The president said that the proposed procedural changes were made before the president or Yeung was told about them.

Missing Connection
For the purpose of the conclusion, we can accept what Grimes and the president said as true. With that understanding, we’re trying to prove that the contract was violated — in other words, that neither the president nor any lawyer in the legal department was told about the changes before they were made.
We know that the president wasn’t told. But we don’t know that there wasn’t any lawyer in the legal department who was told. We want to establish, then, that no lawyer in the legal department was told.
(You might be thinking that we’re looking for an answer that says Yeung is a lawyer in the legal department. This isn’t enough to make the argument valid, because we wouldn’t know that Yeung is the only lawyer in the department. If an answer says Yeung is THE ONLY lawyer in the department, then it would be correct.)

A
Yeung is a lawyer in the company’s legal department.
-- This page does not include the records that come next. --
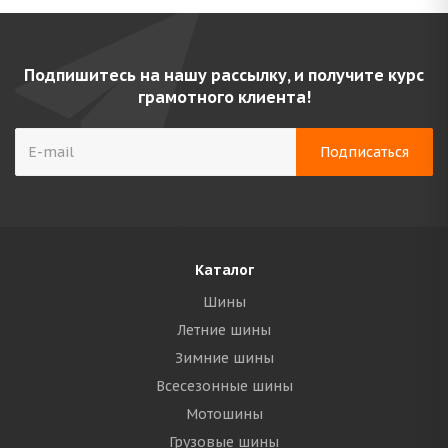
Подпишитесь на нашу рассылку, и получите курс
грамотного клиента!
Каталог
Шины
Летние шины
Зимние шины
Всесезонные шины
Мотошины
Грузовые шины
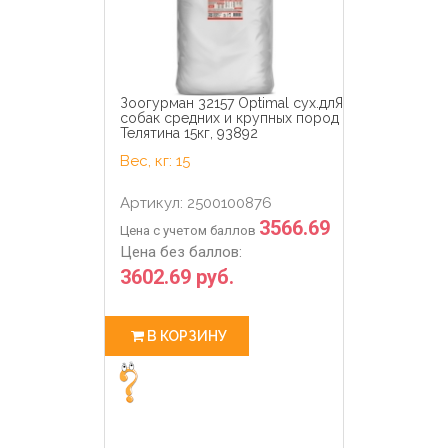
Зоогурман 32157 Optimal сух.длЯ
собак средних и крупных пород
Телятина 15кг, 93892
Вес, кг: 15
Артикул: 2500100876
3566.69
Цена с учетом баллов
Цена без баллов:
3602.69 руб.
В КОРЗИНУ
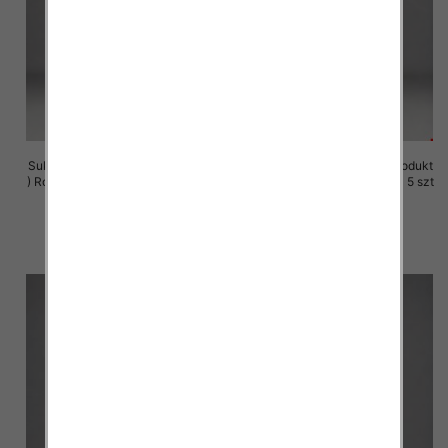
Sukienki damskie (Polska produkt
Sukienki damskie (Polska produkt
) Roz M-3XL, 1 Kolor Paczka 5 szt
) Roz M-3XL, 1 Kolor Paczka 5 szt
29.00 zł
29.00 zł
szczegóły
szczegóły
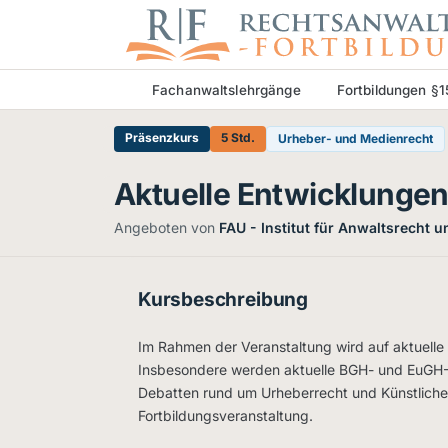
Fachanwaltslehrgänge
Fortbildungen §
Präsenzkurs
5 Std.
Urheber- und Medienrecht
Aktuelle Entwicklungen
Angeboten von
FAU - Institut für Anwaltsrecht 
Kursbeschreibung
Im Rahmen der Veranstaltung wird auf aktuell
Insbesondere werden aktuelle BGH- und EuGH-E
Debatten rund um Urheberrecht und Künstliche 
Fortbildungsveranstaltung.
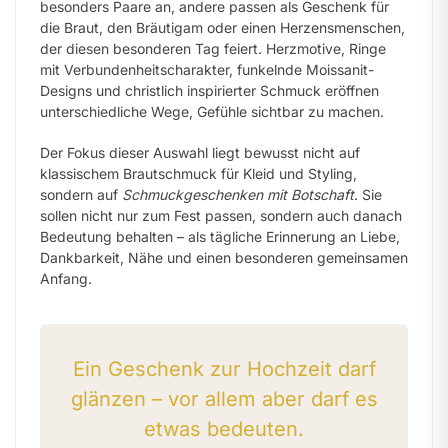
besonders Paare an, andere passen als Geschenk für
die Braut, den Bräutigam oder einen Herzensmenschen,
der diesen besonderen Tag feiert. Herzmotive, Ringe
mit Verbundenheitscharakter, funkelnde Moissanit-
Designs und christlich inspirierter Schmuck eröffnen
unterschiedliche Wege, Gefühle sichtbar zu machen.
Der Fokus dieser Auswahl liegt bewusst nicht auf
klassischem Brautschmuck für Kleid und Styling,
sondern auf
Schmuckgeschenken mit Botschaft
. Sie
sollen nicht nur zum Fest passen, sondern auch danach
Bedeutung behalten – als tägliche Erinnerung an Liebe,
Dankbarkeit, Nähe und einen besonderen gemeinsamen
Anfang.
Ein Geschenk zur Hochzeit darf
glänzen – vor allem aber darf es
etwas bedeuten.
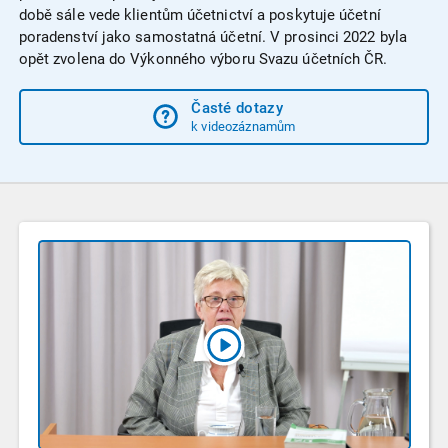
době sále vede klientům účetnictví a poskytuje účetní
poradenství jako samostatná účetní. V prosinci 2022 byla
opět zvolena do Výkonného výboru Svazu účetních ČR.
Časté dotazy
k videozáznamům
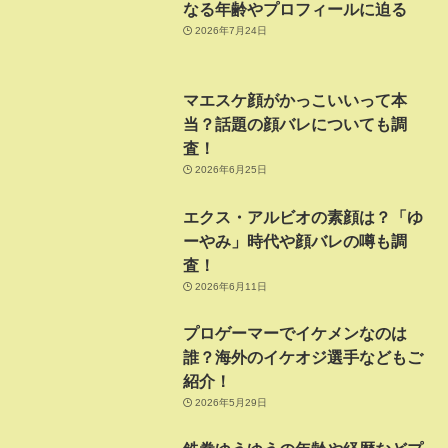
なる年齢やプロフィールに迫る
2026年7月24日
マエスケ顔がかっこいいって本
当？話題の顔バレについても調
査！
2026年6月25日
エクス・アルビオの素顔は？「ゆ
ーやみ」時代や顔バレの噂も調
査！
2026年6月11日
プロゲーマーでイケメンなのは
誰？海外のイケオジ選手などもご
紹介！
2026年5月29日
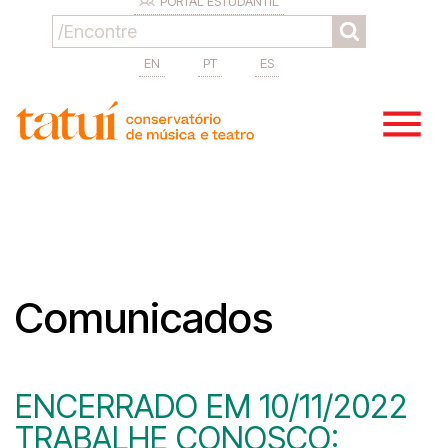
PORTAL ESTUDANTIL
EN
PT
ES
Comunicados
ENCERRADO EM 10/11/2022
TRABALHE CONOSCO:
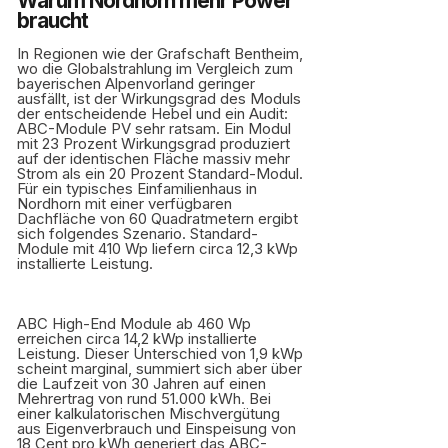
Warum Nordhorn mehr Power
braucht
In Regionen wie der Grafschaft Bentheim,
wo die Globalstrahlung im Vergleich zum
bayerischen Alpenvorland geringer
ausfällt, ist der Wirkungsgrad des Moduls
der entscheidende Hebel und ein Audit:
ABC-Module PV sehr ratsam. Ein Modul
mit 23 Prozent Wirkungsgrad produziert
auf der identischen Fläche massiv mehr
Strom als ein 20 Prozent Standard-Modul.
Für ein typisches Einfamilienhaus in
Nordhorn mit einer verfügbaren
Dachfläche von 60 Quadratmetern ergibt
sich folgendes Szenario. Standard-
Module mit 410 Wp liefern circa 12,3 kWp
installierte Leistung.
ABC High-End Module ab 460 Wp
erreichen circa 14,2 kWp installierte
Leistung. Dieser Unterschied von 1,9 kWp
scheint marginal, summiert sich aber über
die Laufzeit von 30 Jahren auf einen
Mehrertrag von rund 51.000 kWh. Bei
einer kalkulatorischen Mischvergütung
aus Eigenverbrauch und Einspeisung von
18 Cent pro kWh generiert das ABC-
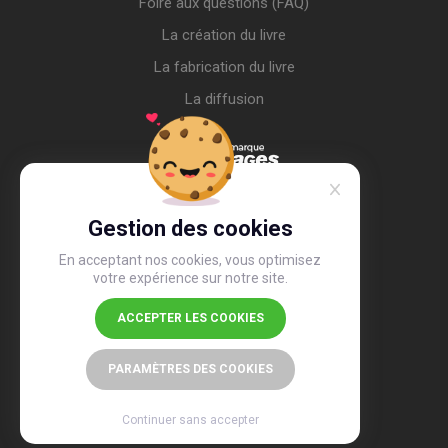
Foire aux questions (FAQ)
La création du livre
La fabrication du livre
La diffusion
Gestion des cookies
En acceptant nos cookies, vous optimisez
votre expérience sur notre site.
ACCEPTER LES COOKIES
4,4
/5
26 510 avis
PARAMÈTRES DES COOKIES
Continuer sans accepter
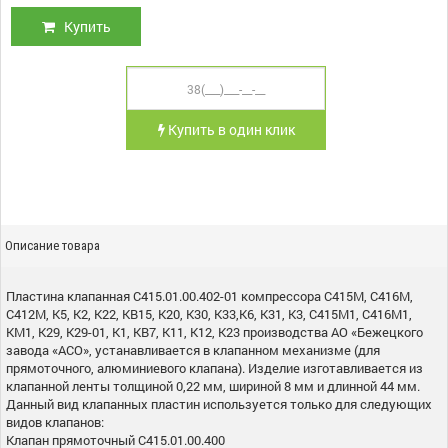
Купить
Купить в один клик
Описание товара
Пластина клапанная С415.01.00.402-01 компрессора С415М, С416М,
С412М, К5, К2, К22, КВ15, К20, К30, К33,К6, К31, К3, С415М1, С416М1,
КМ1, К29, К29-01, К1, КВ7, К11, К12, К23 производства АО «Бежецкого
завода «АСО», устанавливается в клапанном механизме (для
прямоточного, алюминиевого клапана). Изделие изготавливается из
клапанной ленты толщиной 0,22 мм, шириной 8 мм и длинной 44 мм.
Данный вид клапанных пластин используется только для следующих
видов клапанов:
Клапан прямоточный С415.01.00.400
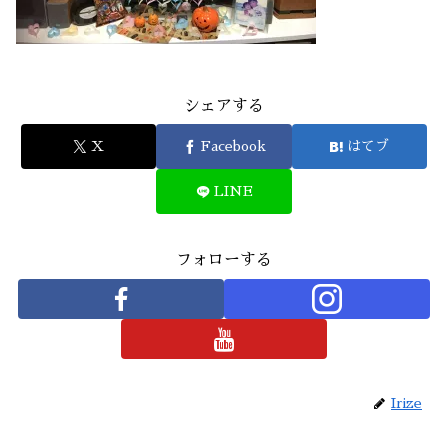
シェアする
X
Facebook
はてブ
LINE
フォローする
Irize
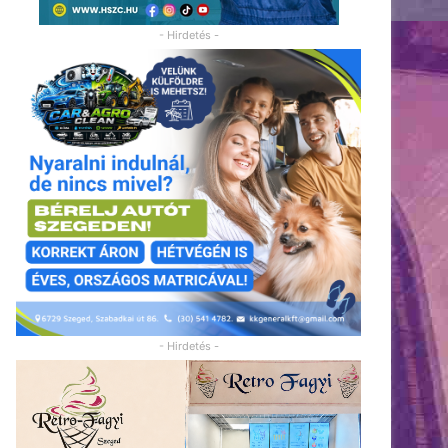
- Hirdetés -
- Hirdetés -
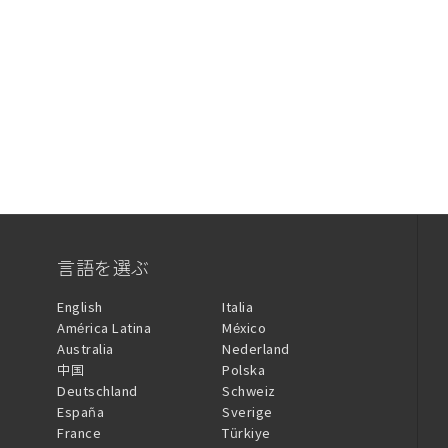
言語を選ぶ
English
Italia
América Latina
México
Australia
Nederland
中国
Polska
Deutschland
Schweiz
España
Sverige
France
Türkiye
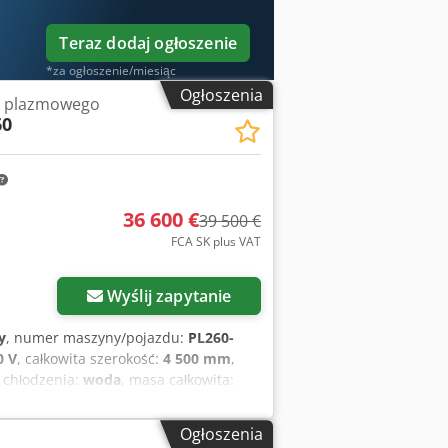
Teraz dodaj ogłoszenie
*za ogłoszenie/miesiąc
Ogłoszenia
ia plazmowego
60
36 600 €
39 500 €
FCA SK plus VAT
Wyślij zapytanie
y
, numer maszyny/pojazdu:
PL260-
0 V
, całkowita szerokość:
4 500 mm
,
j chłodzenia:
woda
, masa całkowita:
m
, napięcie obwodu otwartego:
380 V
,
 000 mm
, szerokość robocza:
3 000
Ogłoszenia
a blach AKYAPAK HPR 260, rok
(A) doesn’t establish that no lawyer in the legal department was told. Sure, we know Yeung wasn’t told. But there could have been other lawyers who were told.
B
Neither Grimes nor Yeung was told about the procedural changes until after they were made.
(B) doesn’t establish that no lawyer in the legal department was told.
C
No lawyer in the company’s legal department was told about the procedural changes until after they were made.
(C) establishes that no lawyer in the legal department was told before the changes were made. Now we know that neither of the requirements were met: the president wasn’t told, and no lawyer in the legal department was told. So the contract was violated.
D
If the company’s president was told about the procedural changes before they were made, then the contract was not violated.
(D) doesn’t establish that no lawyer in the legal department was told.
E
If no lawyer in the company’s legal department was told about the procedural changes before they were made, then the contract was violated.
(E) doesn’t provide any new information that we can’t get from the premises. We want to establish that no lawyer in the legal department was told; we already know that if this didn’t happen, the contract was violated.